When Biden was inaugurated, I had some hope that bipartisanship would make a comeback. Unfortunately, that hope has faded very quickly. The belief that the Republican Party might significantly alter its course, which one could almost imagine in the aftermath of the Jan. 6 assault on the Capitol, has disappeared, and with it, the possibility of a significant change in the tone of D.C. politics. Though President Trump has left the stage, the basic political dynamic that drove a deep divide between the two political parties has not altered. Only a small number of Republicans have renounced Trump, because the overwhelming majority of the elected officials in the party do not wish to provoke their electoral base. Compromise is gaining little traction with either party. Trust is in short supply. Lawmakers are already looking toward the 2022 midterm elections, with both the House and Senate up for grabs. The game plan for both parties appears set. President Biden and Democrats in Congress will try to move a progressive agenda; Republicans will try to block it, to deny the president and his allies a record on which to run.

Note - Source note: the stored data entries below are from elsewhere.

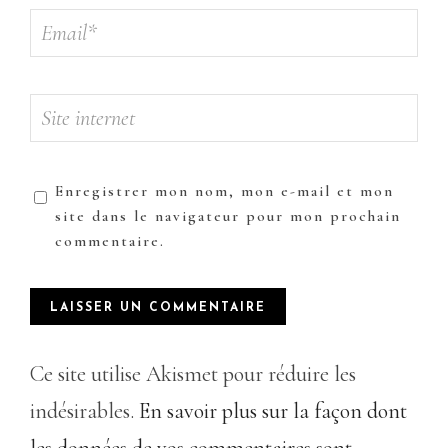
Enregistrer mon nom, mon e-mail et mon
site dans le navigateur pour mon prochain
commentaire.
Ce site utilise Akismet pour réduire les
indésirables.
En savoir plus sur la façon dont
les données de vos commentaires sont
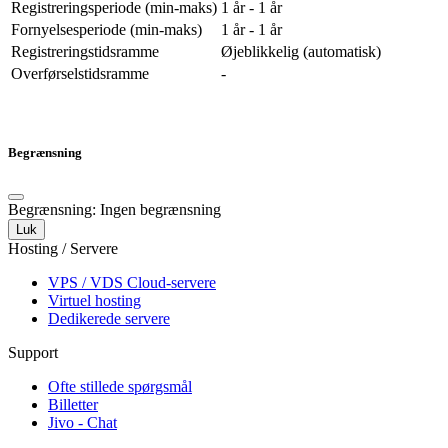
Registreringsperiode (min-maks)
1 år - 1 år
Fornyelsesperiode (min-maks)
1 år - 1 år
Registreringstidsramme
Øjeblikkelig (automatisk)
Overførselstidsramme
-
Begrænsning
Begrænsning: Ingen begrænsning
Luk
Hosting / Servere
VPS / VDS Cloud-servere
Virtuel hosting
Dedikerede servere
Support
Ofte stillede spørgsmål
Billetter
Jivo - Chat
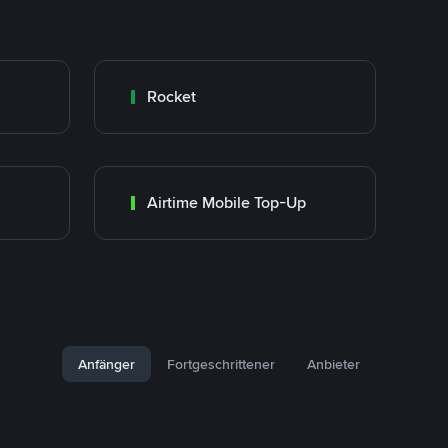
Rocket
Airtime Mobile Top-Up
Anfänger
Fortgeschrittener
Anbieter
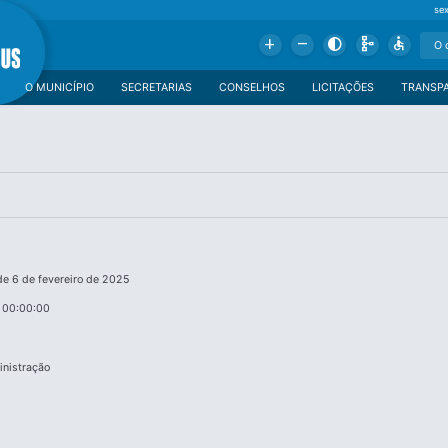
se
Add
Remove
Contrast
Schema
Accessible
O MUNICÍPIO
SECRETARIAS
CONSELHOS
LICITAÇÕES
TRANSP
 de 6 de fevereiro de 2025
 00:00:00
inistração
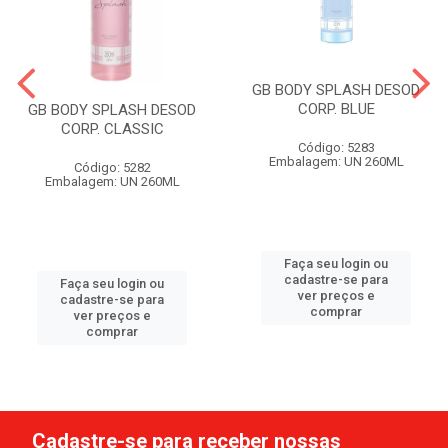
GB BODY SPLASH DESOD
CORP. BLUE
GB BODY SPLASH DESOD
CORP. CLASSIC
Código: 5283
Embalagem: UN 260ML
Código: 5282
Embalagem: UN 260ML
Faça seu login ou
cadastre-se para
Faça seu login ou
ver preços e
cadastre-se para
comprar
ver preços e
comprar
Cadastre-se para receber nossas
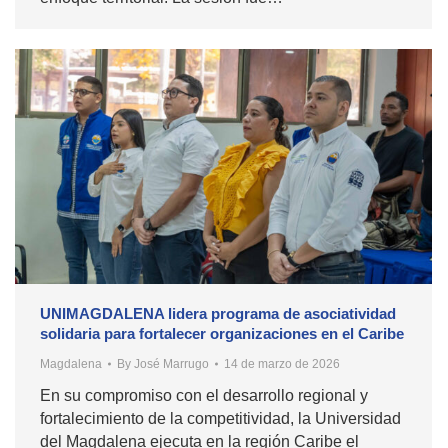
UNIMAGDALENA lidera programa de asociatividad
solidaria para fortalecer organizaciones en el Caribe
Magdalena
By
José Marrugo
14 de marzo de 2026
En su compromiso con el desarrollo regional y
fortalecimiento de la competitividad, la Universidad
del Magdalena ejecuta en la región Caribe el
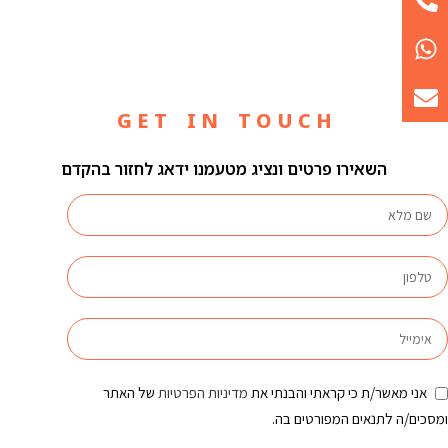
G E T I N T O U C H
השאירו פרטים ונציג מטעמנו ידאג לחזור בהקדם
אני מאשר/ת כי קראתי והבנתי את
מדיניות הפרטיות
של האתר
ומסכים/ה לתנאים המפורטים בה.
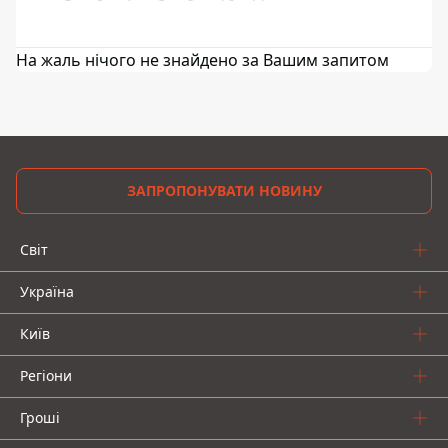
На жаль нічого не знайдено за Вашим запитом
ЗАПРОПОНУВАТИ НОВИНУ
Світ
Україна
Київ
Регіони
Гроші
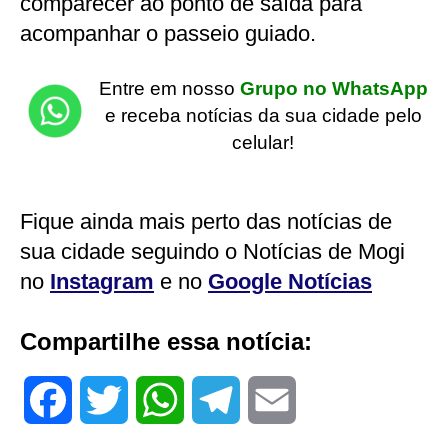
comparecer ao ponto de saída para
acompanhar o passeio guiado.
Entre em nosso
Grupo no WhatsApp
e receba notícias da sua cidade pelo
celular!
Fique ainda mais perto das notícias de
sua cidade seguindo o Notícias de Mogi
no
Instagram
e no
Google Notícias
Compartilhe essa notícia:
F
T
W
T
E
a
w
h
e
m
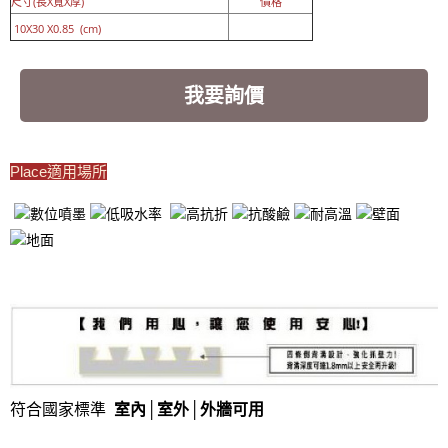
尺寸(長X寬X厚)
價格
10X30 X0.85 (cm)
我要詢價
Place適用場所
符合國家標準
室內│室外
│
外牆可用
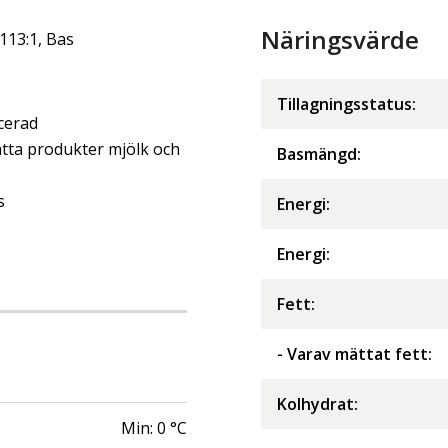
Näringsvärde
113:1, Bas
Tillagningsstatus:
ncerad
ta produkter mjölk och
Basmängd:
s
Energi
:
Energi
:
Fett
:
- Varav mättat fett
:
Kolhydrat
:
Min:
0
°C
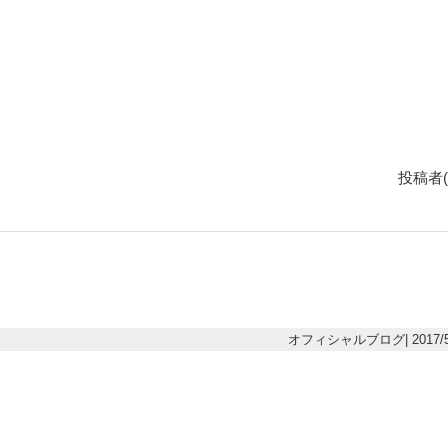
投稿者(
オフィシャルブログ| 2017/5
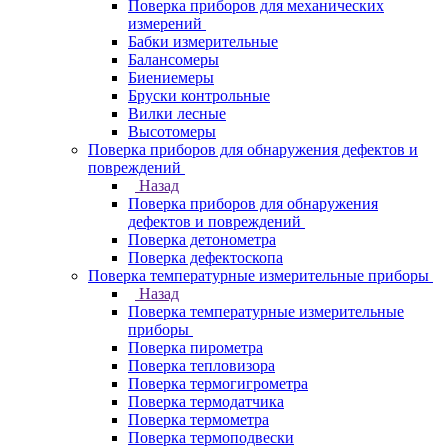
Поверка приборов для механических
измерений
Бабки измерительные
Балансомеры
Биениемеры
Бруски контрольные
Вилки лесные
Высотомеры
Поверка приборов для обнаружения дефектов и
повреждений
Назад
Поверка приборов для обнаружения
дефектов и повреждений
Поверка детонометра
Поверка дефектоскопа
Поверка температурные измерительные приборы
Назад
Поверка температурные измерительные
приборы
Поверка пирометра
Поверка тепловизора
Поверка термогигрометра
Поверка термодатчика
Поверка термометра
Поверка термоподвески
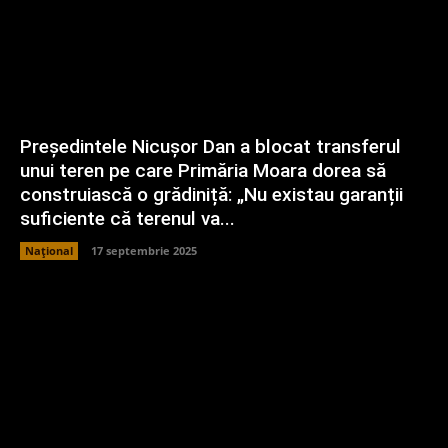
Președintele Nicușor Dan a blocat transferul
unui teren pe care Primăria Moara dorea să
construiască o grădiniță: „Nu existau garanții
suficiente că terenul va...
Național
17 septembrie 2025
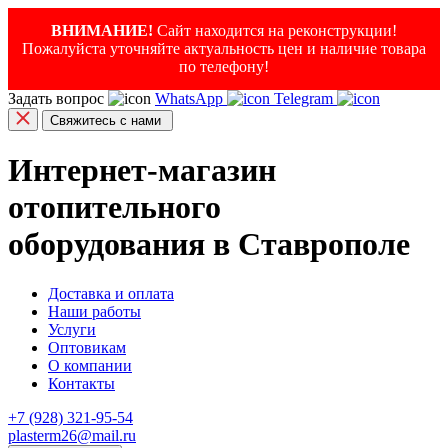
ВНИМАНИЕ!
Сайт находится на реконструкции!
Пожалуйста уточняйте актуальность цен и наличие товара
по телефону!
Задать вопрос
WhatsApp
Telegram
Свяжитесь с нами
Интернет-магазин
отопительного
оборудования в Ставрополе
Доставка и оплата
Наши работы
Услуги
Оптовикам
О компании
Контакты
+7 (928) 321-95-54
plasterm26@mail.ru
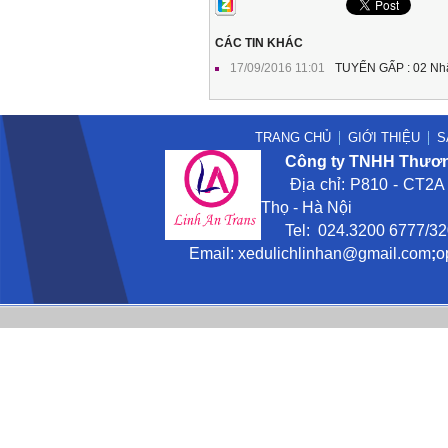
CÁC TIN KHÁC
17/09/2016 11:01
TUYỂN GẤP : 02 Nhâ
TRANG CHỦ
GIỚI THIỆU
S
Công ty TNHH Thương
Địa chỉ: P810 - CT2A -
Thọ - Hà Nội
Tel: 024.3200 6777/3201
Email:
xedulichlinhan@gmail
.com
;
o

This dynamic will have decisive impact on the higher education landscape for the next two years. The odds that a sufficient number of Republican senators will sign on to major debt relief or free four-year college are very low. Congress may be able to expand the size of the Pell Grant, a popular program not clearly associated with either party, and to focus more attention and resources on workforce upskilling and retraining delivered through community colleges. It is even possible that tuition-free community college degrees could take hold, if the president puts a lot of lobbying weight behind the idea and republicans come to believe it is essential to the economy. But no transformative program on the scale of the 1944 GI Bill, like that announced in Biden’s campaign, appears to be in the cards. That may need to wait for a more decisive election in the future.